Scene Ten
Under the auspices of getting some fresh air after dealing with the stresses inflicted upon her at the restaurant, Melody made a short stroll down the end of the block and attempted to summon the leader of the boys. She did this by flashing a coded message through what she hoped to be his back window, using a cat laser toy. The message was as stealthy as she could make it, but location, as they say, is everything. Shine a laser pointer into the wrong room and then you have adult heat coming down on you. Questions, accusations, uncomfortable “Dad” jokes. It wasn’t something she was in the mood to deal with.
The boys, thankfully, were a furtive bunch. They prowled the neighborhood like a midnight militia, guarding Lafayette street from the creeping terrors of the night, and the untamed spirits of the peculiar. Anything the police would bat an eyelash at, they consumed as though a tasty confectionery. They had been instrumental at uncovering the doings of the Woman in White, going as far as to surveil the weather station by planting night-vision cameras at the door. They had even captured the photographic proof of a ghost and the bardo that attacked her.
Mostly, though, they patrolled.
“Come on,” Melody said under her breath, flashing the message again.
“General?” came a voice from behind her.
Melody jumped, and dropped the laser to the ground.

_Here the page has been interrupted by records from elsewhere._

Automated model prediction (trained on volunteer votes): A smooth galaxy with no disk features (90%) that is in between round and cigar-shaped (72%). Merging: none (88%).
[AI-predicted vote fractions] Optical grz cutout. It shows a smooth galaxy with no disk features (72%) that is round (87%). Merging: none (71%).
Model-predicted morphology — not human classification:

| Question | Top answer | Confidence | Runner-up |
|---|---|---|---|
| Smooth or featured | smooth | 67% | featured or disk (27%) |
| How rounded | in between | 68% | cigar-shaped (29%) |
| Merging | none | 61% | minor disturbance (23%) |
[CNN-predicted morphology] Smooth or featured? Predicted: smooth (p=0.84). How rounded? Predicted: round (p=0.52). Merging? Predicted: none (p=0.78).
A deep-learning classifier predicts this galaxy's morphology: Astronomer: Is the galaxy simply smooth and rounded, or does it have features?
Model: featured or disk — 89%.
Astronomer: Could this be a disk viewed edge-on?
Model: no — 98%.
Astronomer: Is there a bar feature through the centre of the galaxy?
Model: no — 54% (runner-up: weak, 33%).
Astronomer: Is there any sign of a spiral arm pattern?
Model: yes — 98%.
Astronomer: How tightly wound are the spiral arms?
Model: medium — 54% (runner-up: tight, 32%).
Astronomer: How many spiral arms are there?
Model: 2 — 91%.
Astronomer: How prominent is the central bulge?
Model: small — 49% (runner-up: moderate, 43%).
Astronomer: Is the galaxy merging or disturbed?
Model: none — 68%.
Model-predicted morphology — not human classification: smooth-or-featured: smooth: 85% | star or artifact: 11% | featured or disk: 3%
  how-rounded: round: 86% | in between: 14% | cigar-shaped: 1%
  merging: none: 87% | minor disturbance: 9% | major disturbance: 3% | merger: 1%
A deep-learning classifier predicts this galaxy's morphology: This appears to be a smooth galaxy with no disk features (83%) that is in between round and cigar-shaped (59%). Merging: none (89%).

She turned to find a slightly shorter shadow-figure. “Lieutenant?” she asked the thing.
With a flashlight, the figure illuminated it's own face, revealing a different boy. “Private Barnes,” he said. “The Lieutenant's in the war room. He sent me out to check out the disturbance.”
“Oh,” Melody said, and smiled. “Did I set off an alarm or something?”
Private Barnes turned off the flashlight, but didn't reply. He spun around and began to walk towards the back of the house.
“Am I following you now?” Melody asked. She took a few apprehensive steps in the wake of his travel, and then stopped. She didn't know this boy. She barely knew the Lieutenant. Their conversations consisted of nods and cryptic notes and a basic notion that he and his friends were here to help. But following some strange, dark figure into a possibly “exit-challenged” location seemed to be asking a little too much.
Once Barnes disappeared around the house, Melody took a few more steps out into the backyard to get a greater overview of what might be around the corner. She was more than a little afraid, truth be told, that the yard might be a minefield. If not with mortars then possibly dog droppings, as the place wasn't encircled by a protective fence.
Thankfully, the Lieutenant emerged from a side door to greet her.
“General,” he said, saluting her.
“At ease,” Melody said, and smiled. “I have something to discuss with you.”
Lieutenant Shinally stood before her, legs spread wide, hands behind his back. “About the Conroy situation?”
Melody nodded, although she was unsure how he could possibly know what topic she had on her mind. The thought that the boys might have the entire neighborhood under constant surveillance completely unnerved her. “My father has some missing pieces...”
Shinally nodded. “As do we,” he said. “Maybe together we can put the puzzle together.” He nodded and then invited Melody into the “War room”, which turned out to be the basement of his parents home.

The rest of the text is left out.